Philippe Pons : Je ne vois pas, dans la situation présente, le parti d’opposition qui a été laminé par ces élections arriver au pouvoir. La principale formation d’opposition, c’est le Parti démocrate, lequel a perdu une soixantaine de sièges dans cette bataille. Je ne sais pas si ce risque va se déclarer dans l’année qui vient, mais il est vraisemblable que ces espoirs qui se sont portés sur Koizumi seront déçus. Dans quelques mois ou dans un an, peut-être la popularité de M. Koizumi risque-t-elle de diminuer.
Ardéa : Quelles conséquences cette réélection triomphale aura-t-elle sur les plans régional et international ?

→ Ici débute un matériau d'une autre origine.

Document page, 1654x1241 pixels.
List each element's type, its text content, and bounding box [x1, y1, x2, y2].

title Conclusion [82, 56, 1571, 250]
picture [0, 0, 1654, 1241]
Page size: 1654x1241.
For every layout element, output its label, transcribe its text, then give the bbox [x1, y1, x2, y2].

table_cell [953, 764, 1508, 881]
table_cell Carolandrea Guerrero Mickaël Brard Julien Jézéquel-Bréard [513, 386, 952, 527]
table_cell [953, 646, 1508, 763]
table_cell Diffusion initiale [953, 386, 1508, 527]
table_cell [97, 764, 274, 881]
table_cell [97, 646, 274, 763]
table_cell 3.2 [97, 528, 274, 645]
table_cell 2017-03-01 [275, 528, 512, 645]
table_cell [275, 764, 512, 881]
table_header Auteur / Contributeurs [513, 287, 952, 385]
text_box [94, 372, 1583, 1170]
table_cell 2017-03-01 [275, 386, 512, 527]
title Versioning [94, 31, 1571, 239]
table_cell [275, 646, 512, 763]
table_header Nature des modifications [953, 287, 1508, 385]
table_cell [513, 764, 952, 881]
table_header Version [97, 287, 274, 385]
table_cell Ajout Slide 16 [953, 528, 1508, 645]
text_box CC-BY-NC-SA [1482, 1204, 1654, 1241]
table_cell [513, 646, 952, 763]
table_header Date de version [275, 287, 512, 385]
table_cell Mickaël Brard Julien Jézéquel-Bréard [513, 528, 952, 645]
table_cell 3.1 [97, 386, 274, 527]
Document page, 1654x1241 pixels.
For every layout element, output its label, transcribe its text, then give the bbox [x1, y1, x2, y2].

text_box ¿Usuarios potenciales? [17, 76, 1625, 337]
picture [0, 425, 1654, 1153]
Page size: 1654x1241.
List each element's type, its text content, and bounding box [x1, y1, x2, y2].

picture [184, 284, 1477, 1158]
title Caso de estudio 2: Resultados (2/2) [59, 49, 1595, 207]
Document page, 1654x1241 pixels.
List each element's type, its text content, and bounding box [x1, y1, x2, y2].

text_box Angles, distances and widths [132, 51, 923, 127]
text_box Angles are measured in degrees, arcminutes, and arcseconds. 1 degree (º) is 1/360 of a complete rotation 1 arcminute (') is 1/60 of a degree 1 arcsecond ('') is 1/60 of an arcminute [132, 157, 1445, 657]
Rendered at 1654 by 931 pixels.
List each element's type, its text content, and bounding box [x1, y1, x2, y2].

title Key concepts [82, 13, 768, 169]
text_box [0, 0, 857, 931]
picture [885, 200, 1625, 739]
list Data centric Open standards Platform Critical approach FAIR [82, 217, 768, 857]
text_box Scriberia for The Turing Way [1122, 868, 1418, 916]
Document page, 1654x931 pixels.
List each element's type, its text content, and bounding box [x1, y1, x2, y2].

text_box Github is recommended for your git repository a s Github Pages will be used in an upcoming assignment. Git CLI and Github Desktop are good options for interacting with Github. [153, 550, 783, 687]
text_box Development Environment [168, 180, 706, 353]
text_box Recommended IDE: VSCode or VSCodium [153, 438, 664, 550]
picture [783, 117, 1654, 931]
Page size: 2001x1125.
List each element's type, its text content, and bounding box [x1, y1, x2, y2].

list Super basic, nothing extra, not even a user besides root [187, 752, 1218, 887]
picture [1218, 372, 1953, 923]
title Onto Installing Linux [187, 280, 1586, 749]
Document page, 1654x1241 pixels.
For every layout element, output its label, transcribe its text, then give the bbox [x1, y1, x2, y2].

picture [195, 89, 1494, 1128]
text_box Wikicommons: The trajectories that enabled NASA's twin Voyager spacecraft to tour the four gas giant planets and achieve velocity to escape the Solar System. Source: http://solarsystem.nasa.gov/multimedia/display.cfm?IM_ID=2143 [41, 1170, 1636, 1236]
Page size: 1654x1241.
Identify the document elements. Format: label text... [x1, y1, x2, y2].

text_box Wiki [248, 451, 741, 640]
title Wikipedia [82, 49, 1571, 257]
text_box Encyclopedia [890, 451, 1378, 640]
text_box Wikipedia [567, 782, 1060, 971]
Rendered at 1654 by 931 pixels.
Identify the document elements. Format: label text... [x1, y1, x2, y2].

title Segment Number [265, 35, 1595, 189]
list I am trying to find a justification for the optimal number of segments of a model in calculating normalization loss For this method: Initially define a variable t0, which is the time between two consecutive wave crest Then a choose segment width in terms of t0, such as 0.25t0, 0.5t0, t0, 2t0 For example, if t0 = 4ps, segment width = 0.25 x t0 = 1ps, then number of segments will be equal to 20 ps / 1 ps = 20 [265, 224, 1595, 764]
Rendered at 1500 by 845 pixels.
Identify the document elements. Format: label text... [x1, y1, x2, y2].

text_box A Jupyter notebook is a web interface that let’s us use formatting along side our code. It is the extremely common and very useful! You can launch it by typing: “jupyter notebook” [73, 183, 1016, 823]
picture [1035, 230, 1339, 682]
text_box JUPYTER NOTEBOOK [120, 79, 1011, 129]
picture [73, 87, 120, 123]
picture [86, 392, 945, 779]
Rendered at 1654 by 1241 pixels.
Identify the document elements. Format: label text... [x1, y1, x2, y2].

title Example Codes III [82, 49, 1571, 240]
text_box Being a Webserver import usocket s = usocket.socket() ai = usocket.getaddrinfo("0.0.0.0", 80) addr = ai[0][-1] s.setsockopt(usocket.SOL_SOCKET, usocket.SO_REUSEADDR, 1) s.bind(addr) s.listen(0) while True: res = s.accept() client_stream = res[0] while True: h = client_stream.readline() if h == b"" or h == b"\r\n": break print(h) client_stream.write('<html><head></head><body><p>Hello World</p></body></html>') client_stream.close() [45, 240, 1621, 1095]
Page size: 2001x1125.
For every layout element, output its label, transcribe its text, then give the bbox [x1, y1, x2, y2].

Philippe Pons : La diplomatie a été d’une manière générale extrêmement absente de cette campagne électorale, à l’exception de l’opposition démocrate, sociale-démocrate ou communiste, qui a notamment évoqué la question de la présence de troupes japonaises en Irak. Les questions internationales ont largement été passées sous silence par Koizumi. Donc, l’une des grandes questions qui va se poser, c’est comment le Japon va améliorer ou pas ses relations avec ses voisins, notamment la Chine et la Corée du Sud, ces relations étant les plus froides que l’on ait connues depuis de très longues années. Etant donné que Koizumi a toujours fait preuve d’un suivisme inconditionnel des Etats-Unis, je ne pense pas que cette victoire électorale modifiera - au contraire - ce pro-américanisme.